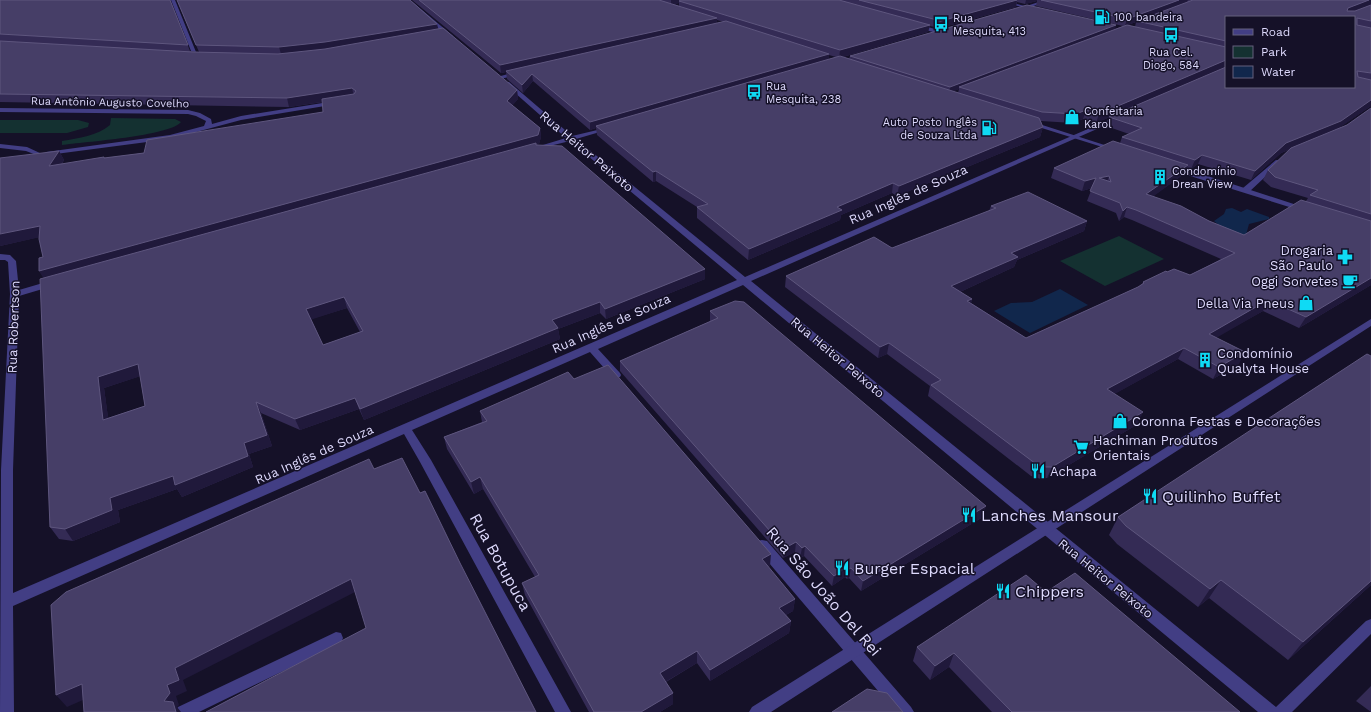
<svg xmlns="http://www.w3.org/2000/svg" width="1371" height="712" viewBox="0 0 1371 712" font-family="'Work Sans',sans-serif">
	<rect width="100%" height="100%" fill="#151128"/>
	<path fill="#143131" d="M111,118L175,119L181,122C170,136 83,142 62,145V141C79,138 97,136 110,125Z
		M0,120H78L89,123L88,127L67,133H0Z
		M1119,236L1164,259L1105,286L1060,261Z"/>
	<path fill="#11274c" d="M1232,208L1241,212L1247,209L1269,217V219L1249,224L1246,235L1234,238L1214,221L1224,214L1226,209Z
		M1060,289L1088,305L1030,333L994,311L1011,303L1032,302Z"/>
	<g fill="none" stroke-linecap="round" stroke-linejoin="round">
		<path fill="#423e84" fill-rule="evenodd" d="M171,0H175L198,57L193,56Z
			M405,0H410L453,36V38H449Z
			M1045,0H1052L1021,10L1017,9Z
			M917,24L942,31L943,32L940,34L915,27Z
			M520,71L522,72V74L500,79L497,77Z
			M505,82H509L572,136L610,127V129L576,139L745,277L1118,116H1122V118L751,281L1276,707L1366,621L1371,619V634L1292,712H1258L743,285L598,349L620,373L621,375L620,377H612L590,352L412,430L431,460L571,712H555L420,462L404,434L13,606L14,712H0L1,470L10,294L8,262L5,260H0V254L10,255L16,261L19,290L53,280L57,283L56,285L19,296L13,470V593L737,280L570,141L533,150V148L566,138L505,84Z
			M335,101L338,103L337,104L241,120L170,139L48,155L45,153L46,152L170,135L204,126L206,121L196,116L188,114L0,112V108L188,110L200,113L211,119L212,124L241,116Z
			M0,144L27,147L42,154L39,156L26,151L0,148Z
			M1276,160L1282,161L1249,192H1243V188Z
			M762,540L767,541L911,707L914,712H896L757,549L756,545L757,541Z
			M336,632L341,633L343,638L341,643L199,712H175L178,707Z"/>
		<path fill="#423e84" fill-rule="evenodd" d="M993,0H1001L1036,9L1034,10Z
			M1029,122H1033L1120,150L1115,151L1029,124Z
			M1171,166H1177L1309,209L1308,211H1302L1171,170Z
			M1371,319V326L771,712H749L752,707Z"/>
	</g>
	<path fill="#342b55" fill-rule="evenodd" d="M0,0H170L190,51L199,52L177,0H410L438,29L517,90L518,99L512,105L540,128L541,137L539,144L536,145L705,279L606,319L600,313L558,329L560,339L364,420L359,409L300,430L261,413L272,446L249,454L253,467L182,497L177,489L118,510L120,522L73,541L59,539L50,527L43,257L39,237L0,246L59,151L64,160L62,164L144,153L323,112V102L289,107L0,102ZM347,308L360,332L323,345L311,319ZM140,376L145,406L108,418L104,388Z
		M412,0H1371V106L1337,129L1347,125L1371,108V285L1299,328L1263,311L1216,337L1239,364L1213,379L1178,359L1114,394L1138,424L1047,478L1041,479L1031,476L928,396L930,386L887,354L878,358L785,287L786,276L892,248L989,211L991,206L1087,221L1084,231L1017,260L1014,267L960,292L972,299L971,303L1026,338L1138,287L1142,285L1143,282L1167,272L1190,275L1221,259L1132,220L1124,217L1119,221L1116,213L1087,201L1092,188L1082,191L1051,178L1054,168L1120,143L1122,137L1129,134L1106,126L1109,117L1354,87L1226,17V67L1096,123L1083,119L1073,123L1041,121L1043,127L1040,137L897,196L892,193L841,215L840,220L748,260L697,218V207L656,181L653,182L597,135L596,128L590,130L533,81L523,93L507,79L506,72L501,73ZM1037,1L1036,6L1123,26L1115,29L850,56L849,59L843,57L928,32L930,26L940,28L1016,7L1017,2L1025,4ZM679,3V6L674,4ZM717,20L724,22L717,23ZM1136,22L1135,27L1128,25ZM829,55L836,57L829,59ZM959,89L958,93L953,91ZM1291,149L1268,170L1263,180L1271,187L1308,198L1306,201L1244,235L1209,221L1153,196L1184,174L1187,168L1191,169L1198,164L1251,180L1281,153Z
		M710,311L983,517L861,591L849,578L847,579L845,577L832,586L804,556L800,558L795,552L783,558L620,371V361L711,321H710Z
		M1371,356V585L1288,660L1209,598L1198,607L1117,544L1109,535L1118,517Z
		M574,379L770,566L768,567L795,599L793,611L786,615L791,621L789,633L710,681L697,663L666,682L673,693V704L660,712H589L525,595L522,583L535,577L483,489L474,494L447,449L444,437L482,422L480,411Z
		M1046,592L1240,712H992L949,667L930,680L913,661L917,647Z
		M1371,686V712L1356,701Z"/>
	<path fill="#20193b" d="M671,0H689L679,1V3L671,5Z
		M1017,0L1016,7L940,28L941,21Z
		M1026,0H1037V1L1025,4Z
		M1179,0H1188L1186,4L1137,21L1136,22L1125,26L1127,19Z
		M1369,0H1371V5L1344,16L1348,8Z
		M717,18V25L506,71V72L501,73L500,65Z
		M437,24L439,31L327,50L281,54L279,47Z
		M930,25L928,32L839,58L840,50Z
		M1116,25L1115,30L959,87V89L949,93L950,87Z
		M829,54V61L596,126V128L590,130V122Z
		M1226,60V67L1096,123L1099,114Z
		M532,74L533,81L523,93L522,85Z
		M352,88L354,97L289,107L287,98Z
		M517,90L518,99L509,110L507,101Z
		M1371,100V106L1336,130L1281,153L1251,180L1255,171L1286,143Z
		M1086,110L1083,119L1073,123L1076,114Z
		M1043,127L1040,137L897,196L899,186Z
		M540,128L541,137L539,144L45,281L39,271Z
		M59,151L64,160L54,175L49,166Z
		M1202,155L1198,164L1191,169L1195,160Z
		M1188,165L1184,174L1143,204L1146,194Z
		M656,171V181L653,182V172Z
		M1109,176L1106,186L1099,178Z
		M1096,178L1092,188L1082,191L1085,181Z
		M893,183L892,193L841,215L840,220L748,260L749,249L837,207Z
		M1127,207L1124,217L1119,221L1123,211Z
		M1087,221L1084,231L1017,260L1014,267L949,297L951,286L1011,253Z
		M40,226L45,236L0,246V234Z
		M705,269V279L606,319L605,309Z
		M1371,278V285L1299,328L1306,317Z
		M344,297L347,308L310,320L306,309Z
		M972,299L969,310L967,301Z
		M1268,300L1263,311L1204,345L1209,334Z
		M600,302V313L558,329L560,339L364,420L360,409L552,320Z
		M889,343L887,354L878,358L880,347Z
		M1184,348L1178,359L1102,401L1107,389Z
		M1245,352L1239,364L1213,379L1219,367Z
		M138,364L144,375L104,388L110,431L103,420L98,377Z
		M355,398L359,409L300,430L295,419Z
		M256,402L261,413L272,446L249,454L253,467L182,497L177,489L118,510L120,522L73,541L65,529L110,498L244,443Z
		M1143,412L1138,424L1047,478L1052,467Z
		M480,477L483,489L474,494L471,482Z
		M986,506L983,517L861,591L863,581Z
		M796,542L795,552L783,558L785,548Z
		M805,546L804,556L800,558L802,548Z
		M771,554L770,566L761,571L762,559Z
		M847,567L845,577L832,586L834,576Z
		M851,568L849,578L847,579L849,569Z
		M351,579L357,591L183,680L187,691L176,696L179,705L177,707L181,712H176L164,701L167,685L175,668Z
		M1221,580L1209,598L1198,607L1210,589Z
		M1371,581V585L1288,660L1303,642Z
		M795,599L793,611L778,619L779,608Z
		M791,621L789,633L710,681V670Z
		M697,651V663L660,685V673Z
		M954,653L949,667L930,680L935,666Z
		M82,684L92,696L67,707L56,695Z
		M673,693V704L660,712H641Z"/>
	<path fill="#463e67" stroke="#5e567e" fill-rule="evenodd" d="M0,0H170L188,45L0,34Z
		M177,0H410L437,24L325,42L279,47L196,45Z
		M419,0H659L717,18L500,65Z
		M681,0H839L930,25L840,50L679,1Z
		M859,0H1017L941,21Z
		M1041,0H1179L1127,19Z
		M1193,0H1369L1348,8L1347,11H1355L1371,5V21L1357,18V25L1371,28V73L1357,71L1358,77L1371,80V100L1341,121L1286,143L1255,171L1202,155L1195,160L1122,137L1142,128L1109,117L1226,67V87H1354V17H1226V41L1137,21Z
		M1027,5L1116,25L950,87L850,56Z
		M726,21L829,54L590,122L532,74L522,85L506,71Z
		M1127,25L1226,47V60L1099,114L1086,110L1076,114L1042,112L959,87Z
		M443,28L517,90L507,101L540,128L538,135L39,271V258L43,257L39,239L40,226L0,234V158L59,151L49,166L104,157V158L144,153L147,140L323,112L322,99L354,94L356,91L352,88L287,98L0,94V41L193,52L278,54L325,49Z
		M840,56L1039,118L1043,127L899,186L893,183L837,207L842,210L749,249L697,207L708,204L656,171L653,172L596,126Z
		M1371,108V214L1310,195L1318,190L1275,177L1268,170L1291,148L1347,125Z
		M1113,141L1188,165L1146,194L1181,206L1209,221L1244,235L1301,200L1371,221V278L1306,317L1268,300L1209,334L1245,352L1219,367L1184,348L1107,389L1143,412L1052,467H1046L1036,464L931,385L941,380L889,343L880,347L786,276L874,237L892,248L996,208L991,206L1028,192L1087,221L1011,253L1018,257L951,286L972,299L967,301L1026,338L1138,287L1144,283L1143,282L1166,271L1167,272L1174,269L1190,275L1235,253L1136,210L1127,207L1123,211L1120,203L1090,191L1096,178L1085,181L1054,168ZM1109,176L1111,182L1099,178Z
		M536,143V145L562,146L705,269L605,309L600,302L552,320L558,328L360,409L355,398L295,419L256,402L267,435L244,443L248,456L175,485L173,476L110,498L112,510L65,529L50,527L40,279ZM344,297L363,331L323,345L306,309ZM138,364L145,406L103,420L98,377Z
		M735,301L744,302L986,506L863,581L851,568L849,569L847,567L834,576L805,546L802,548L796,542L785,548L620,361L718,318L710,311Z
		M1367,354L1371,356V581L1303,642L1221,580L1210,589L1126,526L1118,517Z
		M608,365L771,554L762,559L795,599L779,608L791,621L710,670L697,651L660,673L673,693L641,712H594L522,583L539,575L480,477L471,482L444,437L487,421L480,411L539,385L568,372L574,379Z
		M402,458L420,493L425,491L460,563L536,712H206L366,628L351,579L175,668L179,680L167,685L170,693L164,701L173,702L176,712H84L82,684L56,695L51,605L66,592L369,459L374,469Z
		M1075,573L1240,712H1012L954,653L935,666L917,647L1026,575L1046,592Z
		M867,689L887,693L903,712H832Z"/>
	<defs>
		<g id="fuel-bare" transform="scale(1.2)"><path d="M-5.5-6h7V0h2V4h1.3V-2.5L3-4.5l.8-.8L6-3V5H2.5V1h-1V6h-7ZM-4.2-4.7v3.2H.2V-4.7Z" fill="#0fdaf4" stroke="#151128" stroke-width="2.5" paint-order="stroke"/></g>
		<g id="bus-bare" transform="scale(1.2)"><path d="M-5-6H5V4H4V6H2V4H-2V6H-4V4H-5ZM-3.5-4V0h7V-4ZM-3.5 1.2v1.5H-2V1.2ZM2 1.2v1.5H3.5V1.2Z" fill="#0fdaf4" stroke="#151128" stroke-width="2.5" paint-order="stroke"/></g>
		<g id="shop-bare" transform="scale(1.2)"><path d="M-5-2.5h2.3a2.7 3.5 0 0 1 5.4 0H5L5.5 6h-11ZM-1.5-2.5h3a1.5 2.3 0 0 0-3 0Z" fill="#0fdaf4" stroke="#151128" stroke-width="2.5" paint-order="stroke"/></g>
		<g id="building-bare" transform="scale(1.2)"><path d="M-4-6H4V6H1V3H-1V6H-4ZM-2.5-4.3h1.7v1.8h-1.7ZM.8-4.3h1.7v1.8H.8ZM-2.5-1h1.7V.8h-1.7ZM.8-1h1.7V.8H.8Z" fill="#0fdaf4" stroke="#151128" stroke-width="2.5" paint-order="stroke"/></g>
		<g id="pharmacy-bare" transform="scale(1.2)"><path d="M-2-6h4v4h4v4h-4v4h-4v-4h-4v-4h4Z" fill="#0fdaf4" stroke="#151128" stroke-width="2.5" paint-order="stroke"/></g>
		<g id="cafe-bare" transform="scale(1.2)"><path d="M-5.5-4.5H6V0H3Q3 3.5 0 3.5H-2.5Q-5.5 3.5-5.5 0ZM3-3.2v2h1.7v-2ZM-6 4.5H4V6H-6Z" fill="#0fdaf4" stroke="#151128" stroke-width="2.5" paint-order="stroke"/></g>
		<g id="supermarket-bare" transform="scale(1.2)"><path d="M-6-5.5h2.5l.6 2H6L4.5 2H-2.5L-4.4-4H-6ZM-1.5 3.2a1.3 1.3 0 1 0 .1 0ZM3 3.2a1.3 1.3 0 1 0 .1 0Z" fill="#0fdaf4" stroke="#151128" stroke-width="2.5" paint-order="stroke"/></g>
		<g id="restaurant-bare" transform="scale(1.2)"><path d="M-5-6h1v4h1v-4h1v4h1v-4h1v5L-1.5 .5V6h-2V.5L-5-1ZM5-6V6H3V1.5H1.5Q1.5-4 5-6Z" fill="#0fdaf4" stroke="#151128" stroke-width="2.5" paint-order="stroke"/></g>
	</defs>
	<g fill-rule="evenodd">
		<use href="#fuel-bare" x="1102" y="17"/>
		<use href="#bus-bare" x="941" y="24"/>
		<use href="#bus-bare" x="1171" y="35"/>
		<use href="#bus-bare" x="754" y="92"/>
		<use href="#shop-bare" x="1072" y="117"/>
		<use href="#fuel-bare" x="989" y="128"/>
		<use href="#building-bare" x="1160" y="177"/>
		<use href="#pharmacy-bare" x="1345" y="257"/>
		<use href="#cafe-bare" x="1350" y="281"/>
		<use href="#shop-bare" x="1306" y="303"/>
		<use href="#building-bare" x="1205" y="360"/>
		<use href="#shop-bare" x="1120" y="421"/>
		<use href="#supermarket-bare" x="1081" y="447"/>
		<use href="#restaurant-bare" x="1038" y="471"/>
		<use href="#restaurant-bare" x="1150" y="496"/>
		<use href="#restaurant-bare" x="969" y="515"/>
		<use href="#restaurant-bare" x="842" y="568"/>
		<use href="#restaurant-bare" x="1003" y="591"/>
	</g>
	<g text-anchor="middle" stroke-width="3" stroke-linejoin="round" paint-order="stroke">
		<g font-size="11" fill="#dedafd" stroke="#151128" text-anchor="start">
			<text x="1114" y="21">100 bandeira</text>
			<text x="953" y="22">Rua<tspan x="953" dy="13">Mesquita, 413</tspan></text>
			<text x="1171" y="56" text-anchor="middle">Rua Cel.<tspan x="1171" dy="13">Diogo, 584</tspan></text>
			<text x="766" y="90">Rua<tspan x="766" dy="13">Mesquita, 238</tspan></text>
			<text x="1084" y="115">Confeitaria<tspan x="1084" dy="13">Karol</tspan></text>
			<text x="977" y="126" text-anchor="end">Auto Posto Inglês<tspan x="977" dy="13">de Souza Ltda</tspan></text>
			<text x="1172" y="175">Condomínio<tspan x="1172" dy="13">Drean View</tspan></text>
		</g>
		<g font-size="11" fill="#dedafd" stroke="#151128">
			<text transform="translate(110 102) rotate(1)" y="4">Rua Antônio Augusto Covelho</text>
		</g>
		<g font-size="13" fill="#dedafd" stroke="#151128">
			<text transform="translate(587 151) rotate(40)" y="5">Rua Heitor Peixoto</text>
			<text transform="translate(908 194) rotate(-24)" y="5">Rua Inglês de Souza</text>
			<text transform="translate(611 323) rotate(-24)" y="5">Rua Inglês de Souza</text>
			<text transform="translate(13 327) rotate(-88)" y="5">Rua Robertson</text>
			<text transform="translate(838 357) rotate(40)" y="5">Rua Heitor Peixoto</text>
			<text transform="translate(314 454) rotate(-24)" y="5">Rua Inglês de Souza</text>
			<text transform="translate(1106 578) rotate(39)" y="5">Rua Heitor Peixoto</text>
		</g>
		<g font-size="13" fill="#dedafd" stroke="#151128" text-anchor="start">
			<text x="1333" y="255" text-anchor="end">Drogaria<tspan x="1333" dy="15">São Paulo</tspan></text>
			<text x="1338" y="286" text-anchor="end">Oggi Sorvetes</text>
			<text x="1294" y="308" text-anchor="end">Della Via Pneus</text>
			<text x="1217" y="358">Condomínio<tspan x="1217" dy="15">Qualyta House</tspan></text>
			<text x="1132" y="426">Coronna Festas e Decorações</text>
			<text x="1093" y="445">Hachiman Produtos<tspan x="1093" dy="15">Orientais</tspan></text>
			<text x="1050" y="476">Achapa</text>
		</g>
		<g font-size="16" fill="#dedafd" stroke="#151128" text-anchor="start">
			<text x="1162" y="502">Quilinho Buffet</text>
			<text x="981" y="521">Lanches Mansour</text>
			<text x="854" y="574">Burger Espacial</text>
			<text x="1015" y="597">Chippers</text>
		</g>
		<g font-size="16" fill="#dedafd" stroke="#151128">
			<text transform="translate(501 562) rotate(61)" y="6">Rua Botupuca</text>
			<text transform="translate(824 591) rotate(49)" y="6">Rua São João Del Rei</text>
		</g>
	</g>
	<rect x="1225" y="16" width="130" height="72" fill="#151128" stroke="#65617d"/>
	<rect x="1233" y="29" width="20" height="6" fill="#423e84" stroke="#65617d"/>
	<text x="1261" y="36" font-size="12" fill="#dedafd">Road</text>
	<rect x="1233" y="46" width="20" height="12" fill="#143131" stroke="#65617d"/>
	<text x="1261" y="56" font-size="12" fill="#dedafd">Park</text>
	<rect x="1233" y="66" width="20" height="12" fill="#11274c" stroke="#65617d"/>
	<text x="1261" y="76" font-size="12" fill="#dedafd">Water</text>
</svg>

→ TASK INSTRUCTIONS:
Would you copy every line of the entries that includes the word "round"?

→ SOLUTION BELOW:
	<g fill="none" stroke-linecap="round" stroke-linejoin="round">
	<g text-anchor="middle" stroke-width="3" stroke-linejoin="round" paint-order="stroke">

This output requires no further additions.